Prices and the cost of inputs such as water availability are two factors that fit into complex decision-making about which crops to plant.

The demand is still there. A late January report from the USDA’s National Agricultural Statistics Service said tomato processors plan to contract for more than 12 million tons in 2021, up 6% from last year. The acreage planted with contracted processing tomatoes was up about 6,000 acres or 2.6% over last year – an increase that Errotabere said wasn’t that big for a world crop that fluctuates depending on what happens with tomato paste sales as far afield as, say, Europe.

But with limited water resources and increased costs, it’s tougher and tougher for growers to decide whether or not to plant vegetable crops that require a lot of input.

“There’s a challenge in terms of a limited budget. I don’t know how a grower can go in and speculate that way,” Errotabere said. “You can do it, but you may find a low return on the growth of other crop opportunities. Because, remember, all processing crops (growers), whether it’s tomatoes or garlic or whatever the crop is, all have to think about the same thing – they’re going to have to compete for those limited water acres that are sure to come. Remember, we don’t have endless groundwater backed up to deal with that. And that’s a real challenge for the processors to deal with, because (we’re) now out to the early part of their forecasting year to make some committed judgments.

“You’re going to know looking out, say September, October, before the coming year, what your decision plan will look like for water budgeting allocation and the crops that deserve it,” he continued. “And everything will be measured probably more on a dollars-per-acre-foot return, rather than dollars-per-acre.”

A volatile future

Water management is important, and Errotabere said that in past drought years, “we pumped a whole lot of groundwater, probably more than we should have.”

But the other side of the issue is that water legislation is driving instability in the market.

“That’s one of the things the industry wants, is market stability,” he said. “It’s pretty tough, when I’m looking at instability in my water supply, because my input cost will grow, either in (needing) more water or more price per unit of water.”

And unfortunately, the public doesn’t fully appreciate the challenges growers face.

“Urban development is an ongoing phenomenon in California,” he said. “We’re farming in an urban state. … The public doesn’t know all about agriculture, and so there’s a challenge to educate them, and we also have visits to our farm to see, on our land, what we’re doing – it’s better than sitting in an office and trying to describe it.”

Eventually, growers’ challenges get passed onto consumers in some way.

“This is the consequence of trying to maintain an industry where you have a crop that has some value to you, and has some value all the way up the food chain to the customer – but whether the price is going to rise isn’t clear,” Errotabere said. “There’s going to be more volatility to increase acreage to any crop.”

## Entries provided
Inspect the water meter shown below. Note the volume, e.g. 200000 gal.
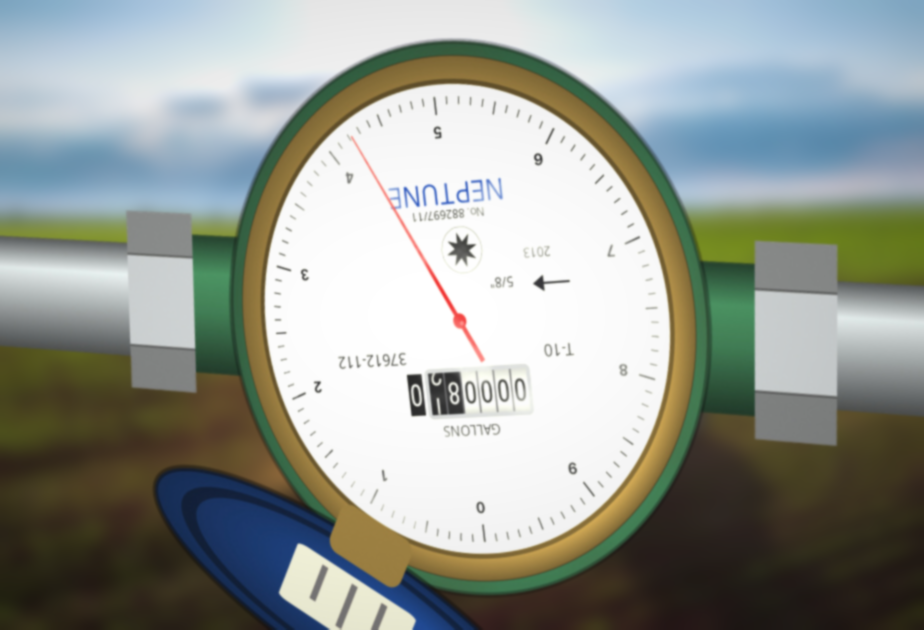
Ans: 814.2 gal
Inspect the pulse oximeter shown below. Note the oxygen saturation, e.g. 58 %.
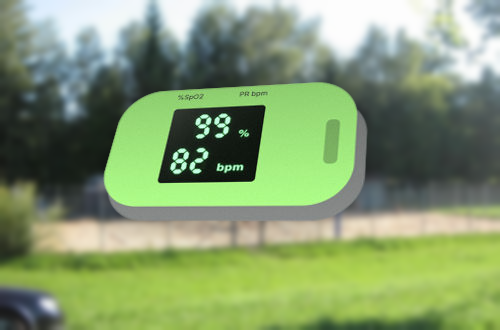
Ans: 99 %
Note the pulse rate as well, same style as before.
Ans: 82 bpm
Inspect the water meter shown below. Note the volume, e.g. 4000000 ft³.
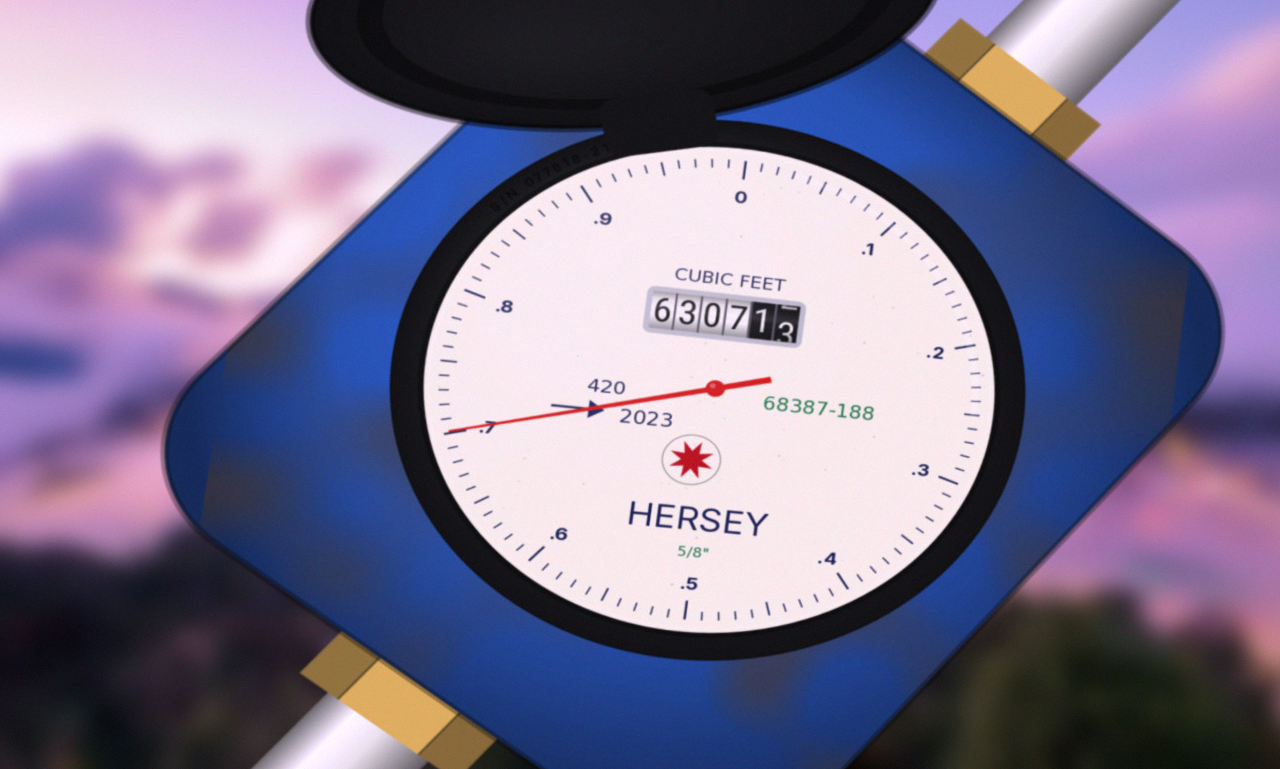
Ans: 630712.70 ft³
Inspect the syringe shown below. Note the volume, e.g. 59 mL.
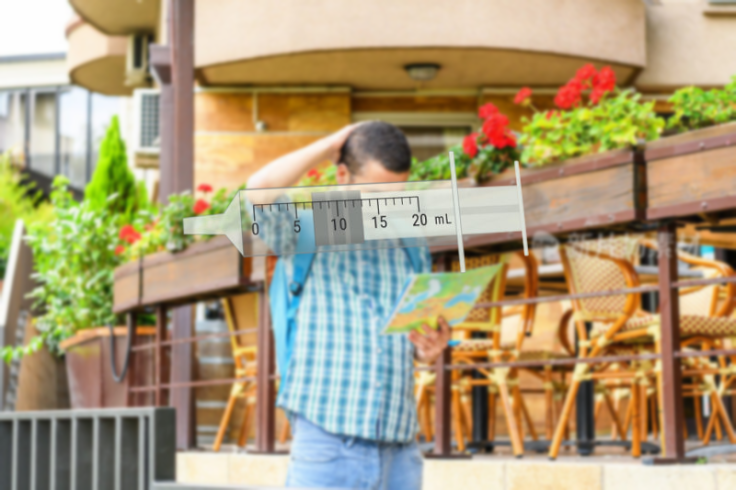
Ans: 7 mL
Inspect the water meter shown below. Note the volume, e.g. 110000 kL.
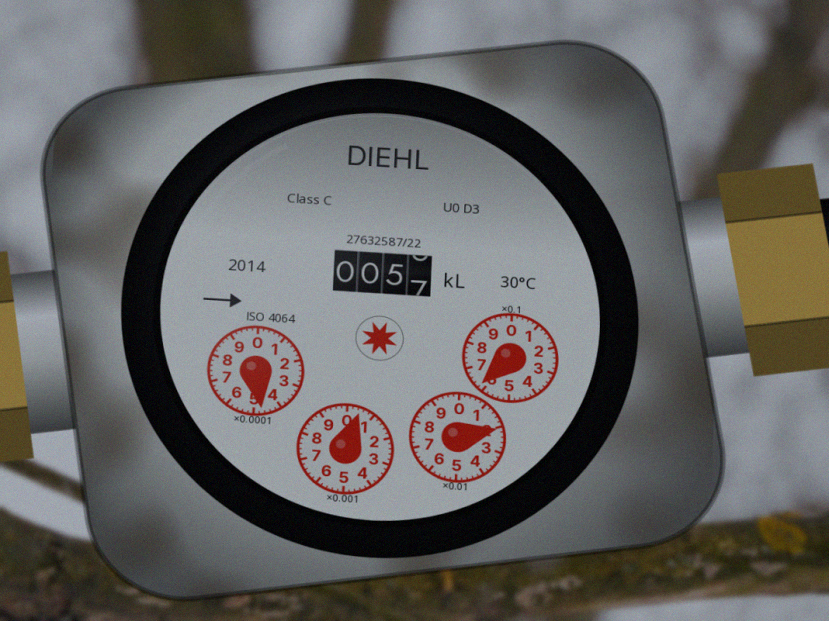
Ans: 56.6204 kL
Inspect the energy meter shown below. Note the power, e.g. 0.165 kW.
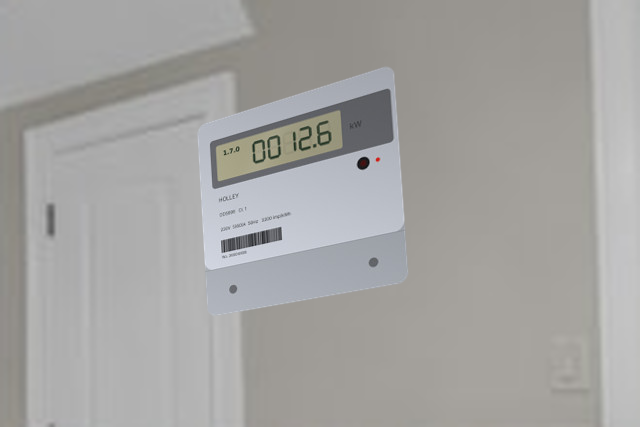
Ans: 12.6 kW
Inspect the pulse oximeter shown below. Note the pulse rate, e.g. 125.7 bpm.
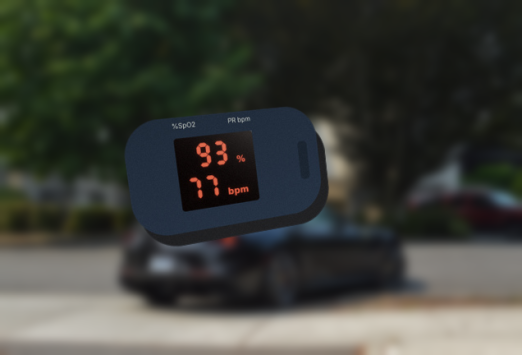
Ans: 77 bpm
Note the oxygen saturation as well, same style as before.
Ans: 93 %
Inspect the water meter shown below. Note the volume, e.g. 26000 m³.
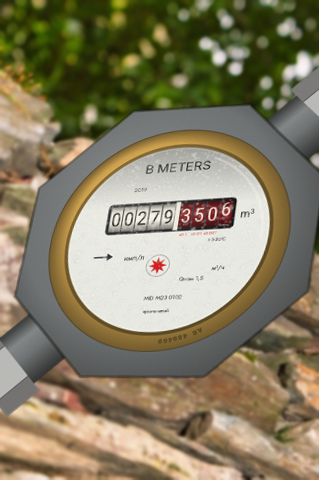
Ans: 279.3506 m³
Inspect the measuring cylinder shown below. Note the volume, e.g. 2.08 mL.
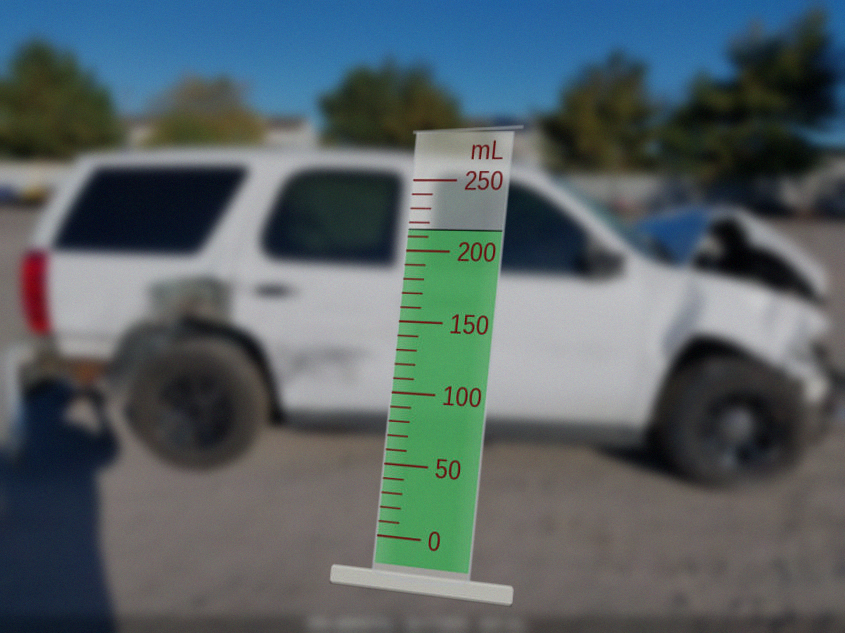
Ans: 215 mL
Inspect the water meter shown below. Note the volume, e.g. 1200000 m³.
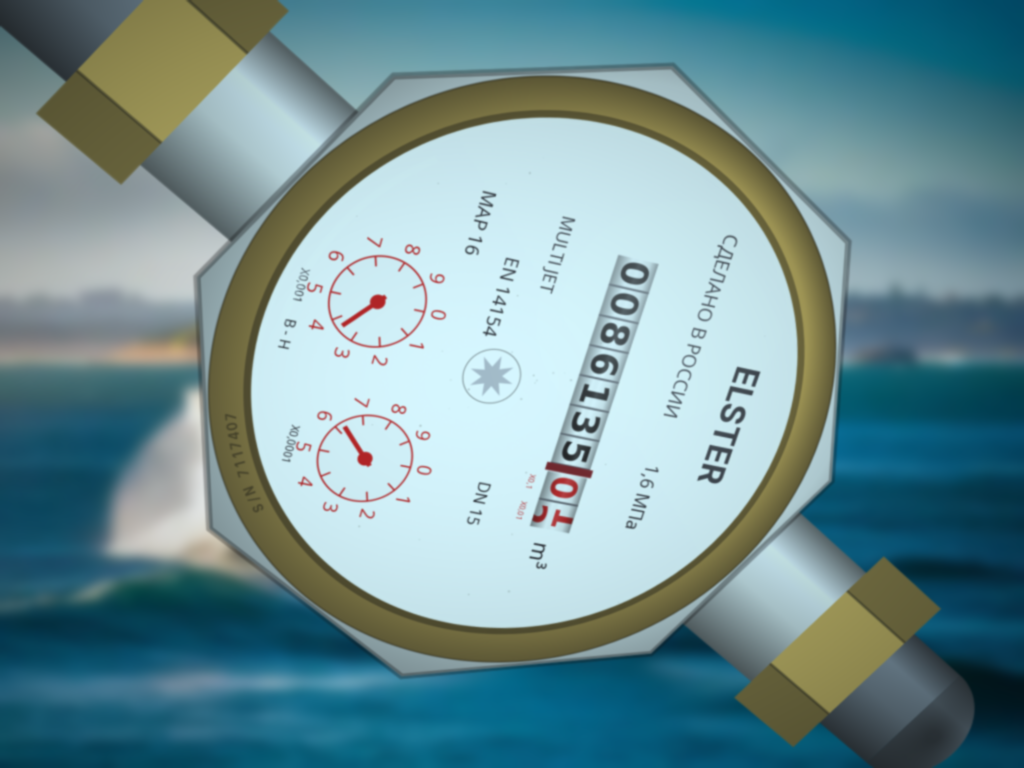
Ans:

## Activity 1
In the article on crops and water, condense the paragraph beginning "The demand is still there" into a short bulleted list that keeps its main facts.
## Activity 2
According to the article on crops and water, how much did the acreage planted with contracted processing tomatoes rise over last year?
## Activity 3
In the article on crops and water, edit the passage from "Water management is" to "in the market.", changing "groundwater" to "well water".

## Answer section 1
- Demand for processing tomatoes remains.
- A late January USDA National Agricultural Statistics Service report said processors plan to contract for more than 12 million tons in 2021, up 6% from last year.
- Acreage planted with contracted processing tomatoes rose about 6,000 acres, or 2.6%, over last year.
- Errotabere said this increase wasn't that big for a world crop that fluctuates with tomato paste sales as far away as Europe.

## Answer section 2
It rose about 6,000 acres, or 2.6%.

## Answer section 3
Water management is important, and Errotabere said that in past drought years, “we pumped a whole lot of well water, probably more than we should have.”

But the other side of the issue is that water legislation is driving instability in the market.